December 9, 2012; Landover, MD, USA; Washington Redskins defensive coordinator Jim Haslett talks on the sidelines against the Baltimore Ravens at FedEx Field. Mandatory Credit: Geoff Burke-USA TODAY Sports
Geoff Burke-USA TODAY Sports

Keim then asked Orakpo if he believed he was an elite pass rusher and has what it takes to be one in the NFL.

"Absolutely I feel like I am. Anybody will tell you that," Orakpo said. "We don't rush a lot, me and Ryan [Kerrigan], like a lot of other 3-4 'backers, like people would think we do. We don't."

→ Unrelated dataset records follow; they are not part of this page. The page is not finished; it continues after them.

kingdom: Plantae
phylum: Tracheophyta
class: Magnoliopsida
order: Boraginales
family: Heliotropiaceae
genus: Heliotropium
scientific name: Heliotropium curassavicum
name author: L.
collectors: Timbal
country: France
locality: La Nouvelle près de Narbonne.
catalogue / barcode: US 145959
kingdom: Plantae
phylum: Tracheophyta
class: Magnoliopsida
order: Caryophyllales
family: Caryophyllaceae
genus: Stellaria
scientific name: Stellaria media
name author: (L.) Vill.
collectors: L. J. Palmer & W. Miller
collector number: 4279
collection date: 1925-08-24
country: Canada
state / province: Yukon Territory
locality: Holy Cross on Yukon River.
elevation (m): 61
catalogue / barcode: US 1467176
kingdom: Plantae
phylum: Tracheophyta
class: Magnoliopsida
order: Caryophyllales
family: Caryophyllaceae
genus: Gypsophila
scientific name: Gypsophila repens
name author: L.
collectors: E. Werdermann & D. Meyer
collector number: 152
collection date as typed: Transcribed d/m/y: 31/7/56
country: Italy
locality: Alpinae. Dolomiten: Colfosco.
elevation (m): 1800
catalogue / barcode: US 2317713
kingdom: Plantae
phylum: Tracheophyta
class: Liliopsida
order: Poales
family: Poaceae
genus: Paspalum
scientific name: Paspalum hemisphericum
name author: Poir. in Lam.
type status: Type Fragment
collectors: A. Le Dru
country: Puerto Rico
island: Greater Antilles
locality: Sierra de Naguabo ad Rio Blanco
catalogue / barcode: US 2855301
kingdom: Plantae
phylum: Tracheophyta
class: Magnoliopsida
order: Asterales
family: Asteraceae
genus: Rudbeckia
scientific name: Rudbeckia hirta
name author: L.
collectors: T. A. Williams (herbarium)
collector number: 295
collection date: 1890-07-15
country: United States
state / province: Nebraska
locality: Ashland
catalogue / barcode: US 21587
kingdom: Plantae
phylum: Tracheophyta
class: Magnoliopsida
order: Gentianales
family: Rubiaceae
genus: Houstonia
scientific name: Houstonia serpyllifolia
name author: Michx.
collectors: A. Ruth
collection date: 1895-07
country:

"I would love to work a tackle," Orakpo continued. "It's a chess match. I'd love to work a tackle play after play. You don't have time to sit there and learn what you did on the previous play on a guy. You're very limited what you can do at times depending on the defense."

To clarify, Keim asked Orakpo if he was referring to coverage assignments when the linebacker spoke about doing more than just rushing the passer.

"Just from the 3-4 outside 'backer we play, it's very different from what Terrell Suggs does in Baltimore in his 3-4 and what DeMarcus [Ware] would do in Dallas where they're going forward at all times," Orakpo said. "We do way more than what a lot of guys are doing in the league."

Redskins Defense Under Haslett
YearLeague Rank in Yards AllowedLeague Rank in Points Allowed
201031st21st (23.6 ppg)
201113th21st (22.9 ppg)
201228th22nd (24.2 ppg)
201328th (Currently)31st (30.7 ppg) (Currently)
Pro Football Reference

When your team is sitting at 3-8 with five weeks to go in a bitterly disappointing season, sometimes you can read a little too much into things, mistakenly working to make mountains out of mole hills. But in this case, Orakpo's comments justify what most of us have been screaming at the television for the past few years.

Although Orakpo is often talked about as a quality pass-rusher, his statistics since joining the Redskins as a first-round pick in 2009 haven't come close to proving him elite. His highest sack total to date was 11 as a rookie and he has generally streaky sack production over the course of his career—a majority of which has been played under the direction of Haslett.

For the sake of Orakpo's comparison between his duties and those of Baltimore Ravens pass rusher Terrell Suggs, Pro Football Focus documents Orakpo (and Kerrigan) rushing the opposing quarterback on close to 79 percent of the passing snaps they're on the field for, whereas Suggs is attacking the opposing quarterback on 91 percent of the passing snaps he plays. 

Additionally, Orakpo and Kerrigan have spent nearly double the amount of snaps in pass coverage as Suggs. In fact, only eight other 3-4 outside linebackers in the NFL have dropped into coverage more than Orakpo and Kerrigan have this season. 

It's long been thought that perhaps Haslett isn't the right fit as coordinator for this 3-4 scheme.

Orakpo's comments only help to support that argument.